Give back the entries below verbatim.

Records supplied:
_ _ _ _

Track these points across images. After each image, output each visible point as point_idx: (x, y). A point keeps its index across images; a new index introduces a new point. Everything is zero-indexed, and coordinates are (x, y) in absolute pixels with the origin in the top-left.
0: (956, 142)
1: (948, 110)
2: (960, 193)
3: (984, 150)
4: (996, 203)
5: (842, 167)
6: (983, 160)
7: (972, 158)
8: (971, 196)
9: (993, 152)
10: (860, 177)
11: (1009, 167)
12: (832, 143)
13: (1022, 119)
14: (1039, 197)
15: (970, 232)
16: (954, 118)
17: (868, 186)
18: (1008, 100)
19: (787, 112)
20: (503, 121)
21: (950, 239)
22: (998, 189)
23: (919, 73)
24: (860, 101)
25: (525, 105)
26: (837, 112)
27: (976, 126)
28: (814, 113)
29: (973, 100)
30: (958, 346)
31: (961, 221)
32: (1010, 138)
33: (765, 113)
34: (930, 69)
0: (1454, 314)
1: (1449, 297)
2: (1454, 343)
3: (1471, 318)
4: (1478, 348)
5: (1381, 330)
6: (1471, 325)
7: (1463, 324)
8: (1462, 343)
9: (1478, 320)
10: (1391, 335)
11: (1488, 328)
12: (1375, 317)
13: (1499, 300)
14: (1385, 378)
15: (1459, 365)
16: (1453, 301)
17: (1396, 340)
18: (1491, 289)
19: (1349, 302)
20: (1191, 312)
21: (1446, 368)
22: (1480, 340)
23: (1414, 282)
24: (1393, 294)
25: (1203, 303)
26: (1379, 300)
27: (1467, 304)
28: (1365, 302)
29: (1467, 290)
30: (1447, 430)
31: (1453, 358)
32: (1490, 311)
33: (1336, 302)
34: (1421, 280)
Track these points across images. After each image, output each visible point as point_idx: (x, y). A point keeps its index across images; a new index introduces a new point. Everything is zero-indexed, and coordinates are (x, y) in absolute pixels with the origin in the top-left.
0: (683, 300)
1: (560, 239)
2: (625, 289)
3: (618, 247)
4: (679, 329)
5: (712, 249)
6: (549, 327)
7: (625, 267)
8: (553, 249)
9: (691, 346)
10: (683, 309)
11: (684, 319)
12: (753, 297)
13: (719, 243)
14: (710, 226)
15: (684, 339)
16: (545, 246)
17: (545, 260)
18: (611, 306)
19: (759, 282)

_ _ _ _

Written answer:
Track these points across images. After each image, output each visible point as point_idx: (x, y). A point keeps its index across images; a new index introduces a new point. Everything is zero-indexed, and coordinates are (x, y) in absolute pixels with the origin in the top-left.
0: (956, 142)
1: (948, 110)
2: (960, 193)
3: (984, 150)
4: (996, 203)
5: (842, 167)
6: (983, 160)
7: (972, 158)
8: (971, 196)
9: (993, 152)
10: (860, 177)
11: (1009, 167)
12: (832, 143)
13: (1022, 119)
14: (1039, 197)
15: (970, 232)
16: (954, 118)
17: (868, 186)
18: (1008, 100)
19: (787, 112)
20: (503, 121)
21: (950, 239)
22: (998, 189)
23: (919, 73)
24: (860, 101)
25: (525, 105)
26: (837, 112)
27: (976, 126)
28: (814, 113)
29: (973, 100)
30: (958, 346)
31: (961, 221)
32: (1010, 138)
33: (765, 113)
34: (930, 69)
0: (1454, 314)
1: (1449, 297)
2: (1454, 343)
3: (1471, 318)
4: (1478, 348)
5: (1381, 330)
6: (1471, 325)
7: (1463, 324)
8: (1462, 343)
9: (1478, 320)
10: (1391, 335)
11: (1488, 328)
12: (1375, 317)
13: (1499, 300)
14: (1385, 378)
15: (1459, 365)
16: (1453, 301)
17: (1396, 340)
18: (1491, 289)
19: (1349, 302)
20: (1191, 312)
21: (1446, 368)
22: (1480, 340)
23: (1414, 282)
24: (1393, 294)
25: (1203, 303)
26: (1379, 300)
27: (1467, 304)
28: (1365, 302)
29: (1467, 290)
30: (1447, 430)
31: (1453, 358)
32: (1490, 311)
33: (1336, 302)
34: (1421, 280)
Track these points across images. After each image, output each visible point as point_idx: (x, y). A point keeps its index across images; a new index introduces a new point. Everything is zero-indexed, and coordinates are (x, y) in absolute pixels with the origin in the top-left.
0: (683, 300)
1: (560, 239)
2: (625, 289)
3: (618, 247)
4: (679, 329)
5: (712, 249)
6: (549, 327)
7: (625, 267)
8: (553, 249)
9: (691, 346)
10: (683, 309)
11: (684, 319)
12: (753, 297)
13: (719, 243)
14: (710, 226)
15: (684, 339)
16: (545, 246)
17: (545, 260)
18: (611, 306)
19: (759, 282)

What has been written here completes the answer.